September 6 & 13, 2014: Celebrate National Public Lands Day at Prehistoric Trackways National Monument!
Trackways National Monument Video (KRWG News)
Trackways National Monument Information Flyer (pdf)
PTNM, The Monument in Your Backyard (presentation)
Traces of a Permian Seacoast Booklet (14 MB)
The Prehistoric Trackways National Monument was established in 2009 to conserve, protect, and enhance the unique and nationally important paleontological, scientific, educational, scenic, and recreational resources and values of the Robledo Mountains in southern New Mexico. The Monument includes a major deposit of Paleozoic Era fossilized footprint megatrackways within approximately 5,280 acres.
The trackways contain footprints of numerous amphibians, reptiles, and insects (including previously unknown species), plants, and petrified wood dating back 280 million years, which collectively provide new opportunities to understand animal behaviors and environments from a time predating dinosaurs. The site contains the most scientifically significant Early Permian track sites in the world.
There are opportunities for hiking, horseback riding, and off highway vehicle driving in portions of the monument. However, viewing trackways is limited; as they are discovered, and to preserve them for ongoing and future scientific study, the trackways are removed and transported to the New Mexico Museum of Natural History and Science. Anyone interested in viewing these fascinating tracks can do so by visiting the Museum, which offers public tours of their Geoscience Collection, including the Trackways Collection, by reservation.
The Prehistoric Trackways National Monument is located at an elevation of about 4,500 feet above sea level in the Robledo Mountains north of Las Cruces. This is a desert area in a series of canyons cut into the steep mountains, dominated by creosote. Rainfall averages 8.5 inches annually, with most coming during July, August, and September. Thunderstorms are a common occurrence and lightning poses a hazard to hikers. Average temperatures range from highs in the 90's to lows in the 20's. In warmer weather rattlesnakes are sometimes sighted in the canyons or heard under rocks so please be alert.

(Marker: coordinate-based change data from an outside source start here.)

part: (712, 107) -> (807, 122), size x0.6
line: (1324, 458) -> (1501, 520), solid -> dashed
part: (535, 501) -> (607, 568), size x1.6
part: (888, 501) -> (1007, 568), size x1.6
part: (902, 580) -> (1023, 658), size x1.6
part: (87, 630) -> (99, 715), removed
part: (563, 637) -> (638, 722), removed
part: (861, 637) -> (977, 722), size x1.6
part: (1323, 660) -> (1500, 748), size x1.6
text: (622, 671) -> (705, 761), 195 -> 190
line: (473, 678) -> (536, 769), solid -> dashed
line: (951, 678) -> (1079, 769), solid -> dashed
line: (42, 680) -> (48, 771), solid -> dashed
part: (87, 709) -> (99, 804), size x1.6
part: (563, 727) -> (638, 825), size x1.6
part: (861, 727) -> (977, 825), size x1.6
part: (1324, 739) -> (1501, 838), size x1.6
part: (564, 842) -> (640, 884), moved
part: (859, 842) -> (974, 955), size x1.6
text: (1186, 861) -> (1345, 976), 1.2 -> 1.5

Location / Access | Location Map
BLM is developing plans to facilitate public access to the National Monument. There are currently no facilities or signs for or at the Monument. This website will provide updates about public access as they become available.
The New Mexico Museum of Natural History is located at 1801 Mountain Road NW in Albuquerque. From Interstate 40, take Rio Grande Boulevard south about half a mile to Mountain Road, then east on Mountain Road less than a half a mile to the Museum, turning north on 18th street to the parking lot. The Museum entrance is on 18th Street.

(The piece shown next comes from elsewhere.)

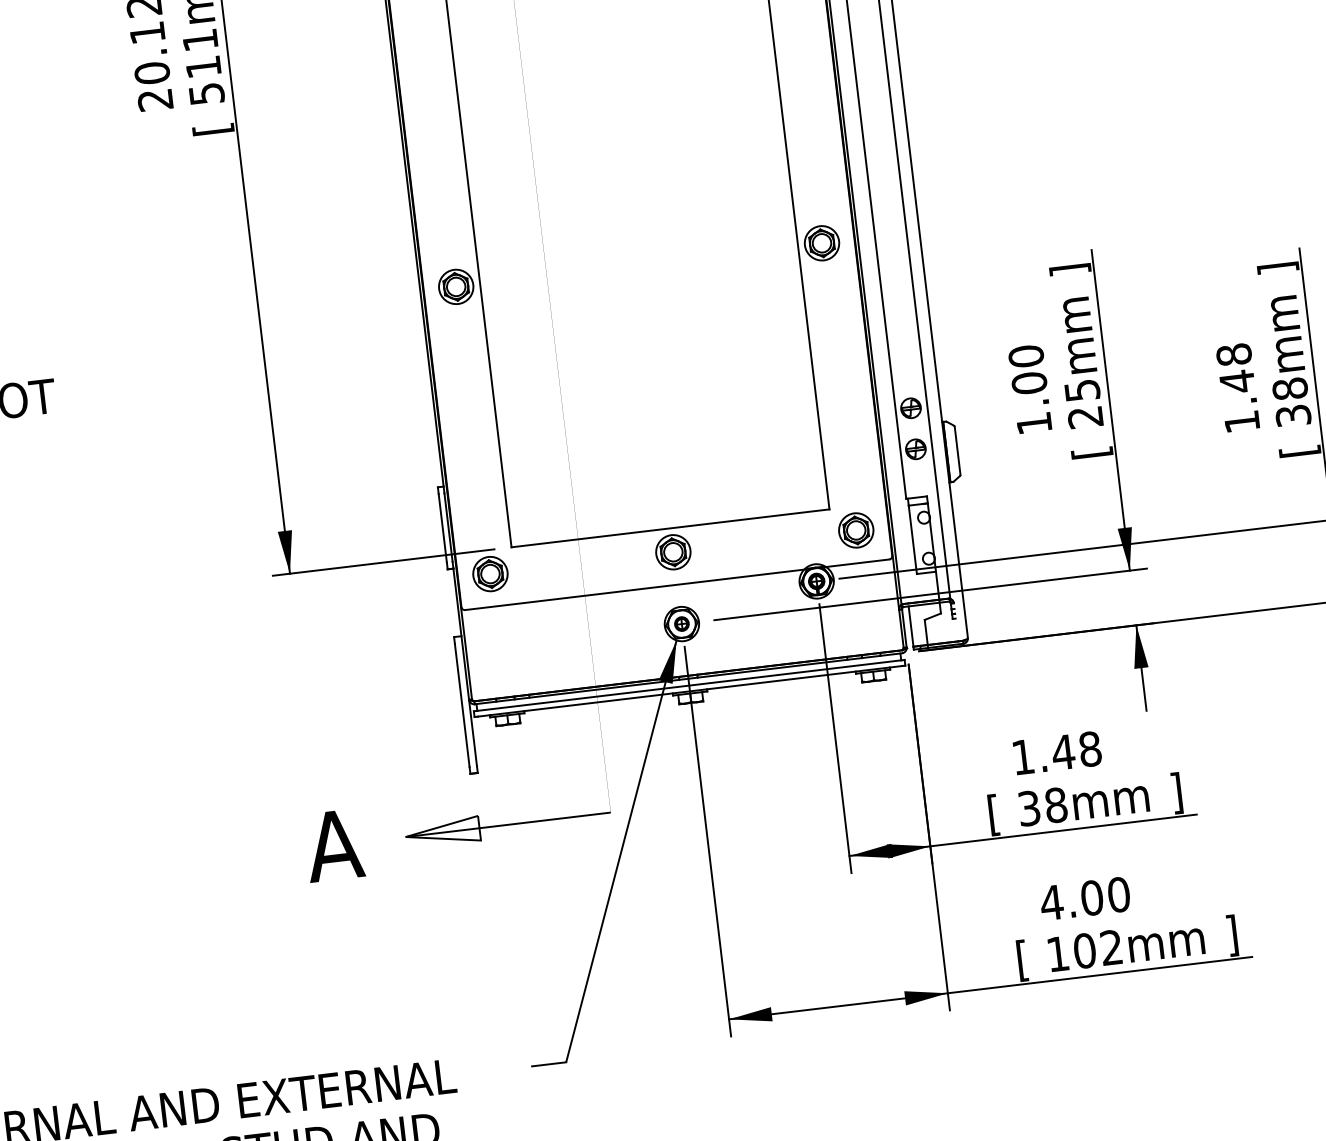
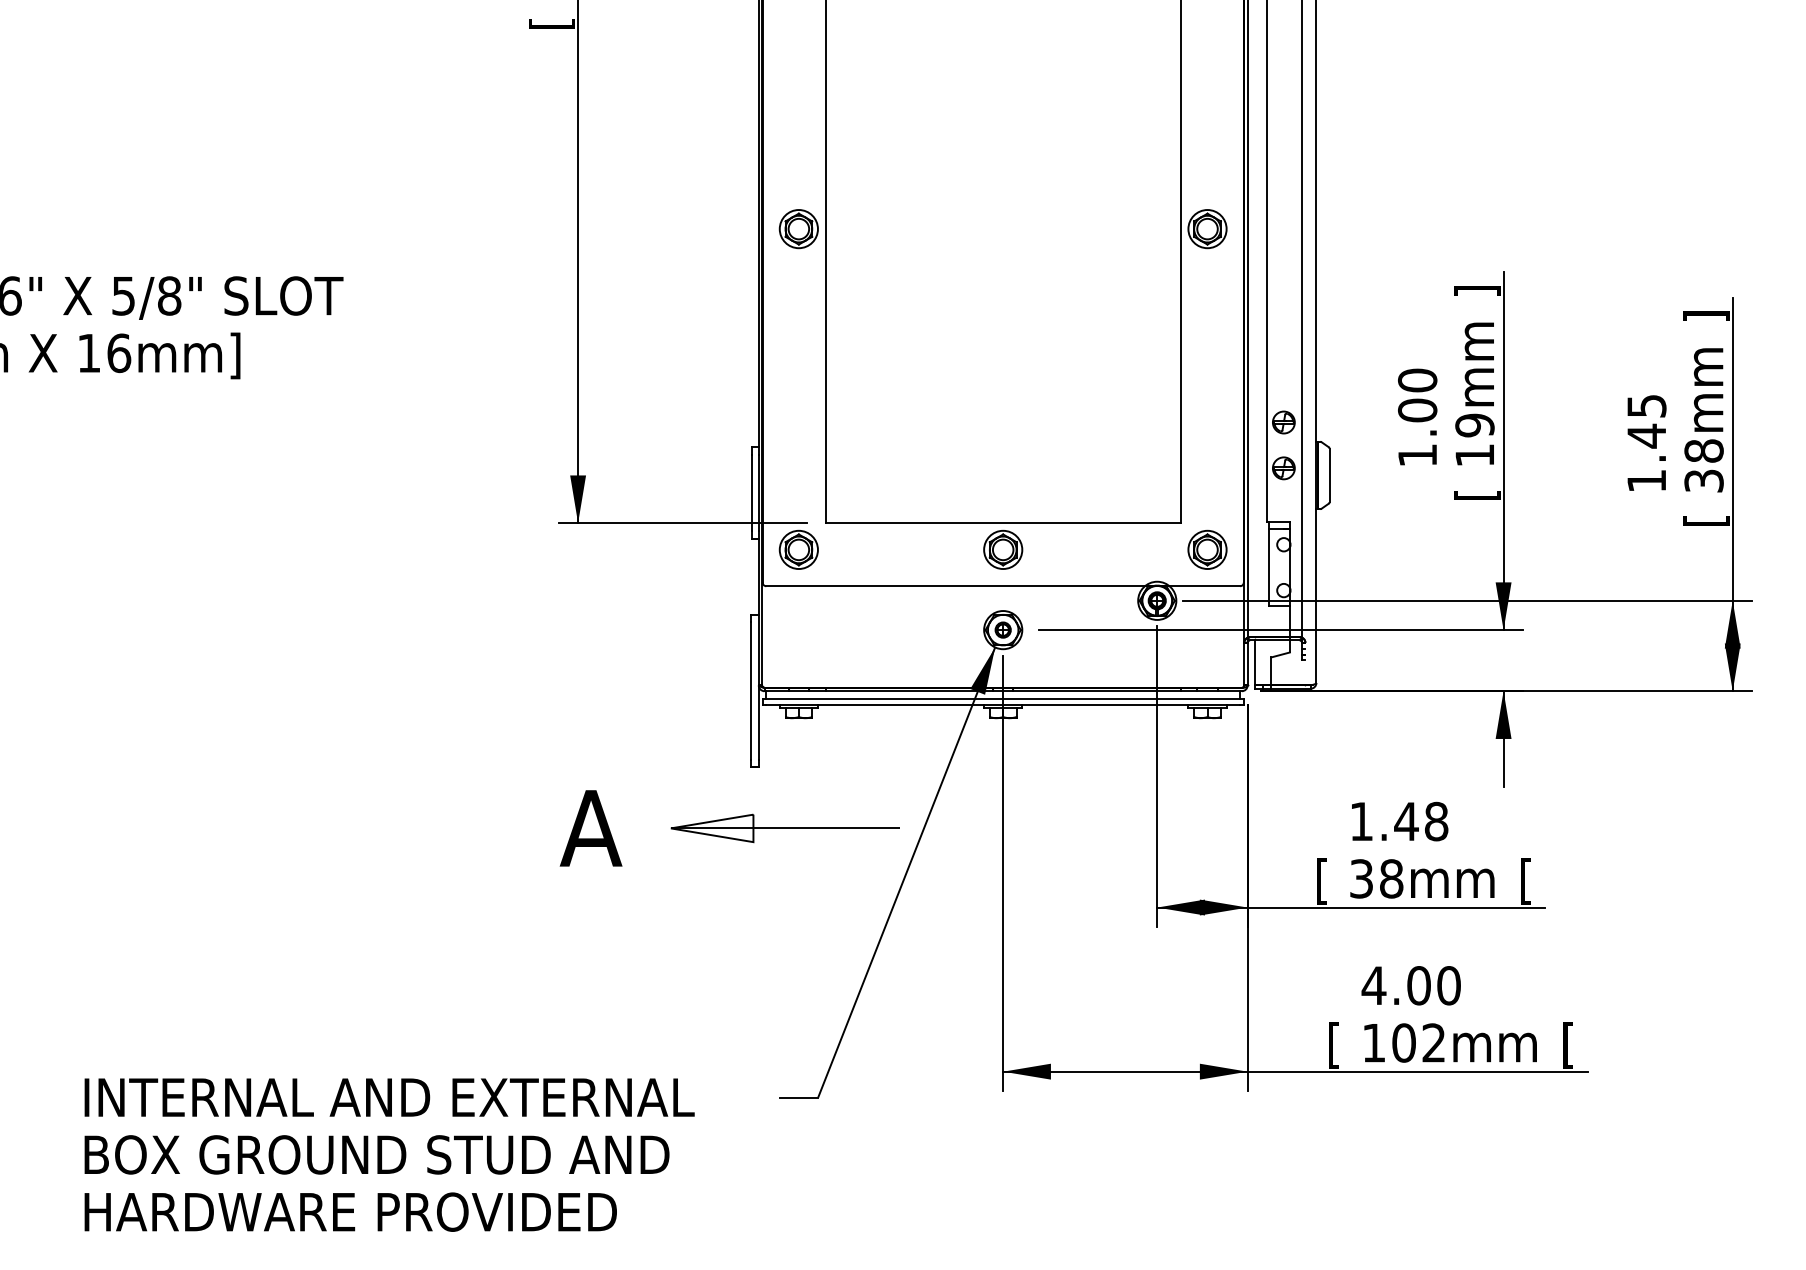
text: (1233, 354) -> (1646, 405), 1.48 -> 1.45
text: (1083, 403) -> (1474, 439), 25mm -> 19mm
text: (1176, 793) -> (1525, 881), ] -> [
text: (1232, 935) -> (1568, 1045), ] -> [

Coming from the North (I-25): At the Dona Ana Exit: From NM320 (Thorpe Road) in Doña Ana, go west to US 85, then go north about a half a mile to Shalem Colony Road. Turn west on Shalem Colony Trail, which curves to the south. Go about 1.5 miles until you cross over the Rio Grande then take a right onto county road, Rocky Acres Trail. After turning on Rocky Acres Trail go approximately ¼ mile and then turn left onto the only dirt road (Permian Track Road) leading to the west. Cross over a cattleguard and continue to the west. This road, past about a mile, is for high-clearance, 4wd vehicles only.
Coming from the South (Las Cruces): Travel on Picacho Ave./ Hwy. 70, at the stop light with Shalem Colony Trail, go north on Shalem Colony Trail for approximately 5.5 miles. Prior to reaching the Rio Grande River, you will reach a county road, Rocky Acres Trail. Turn west on Rocky Acres Trail. Go west approximately ¼ mile to a dirt road entrance on the left-hand side. Cross over a cattleguard and continue to the west. This road, past about a mile, is for high-clearance, 4wd vehicles only.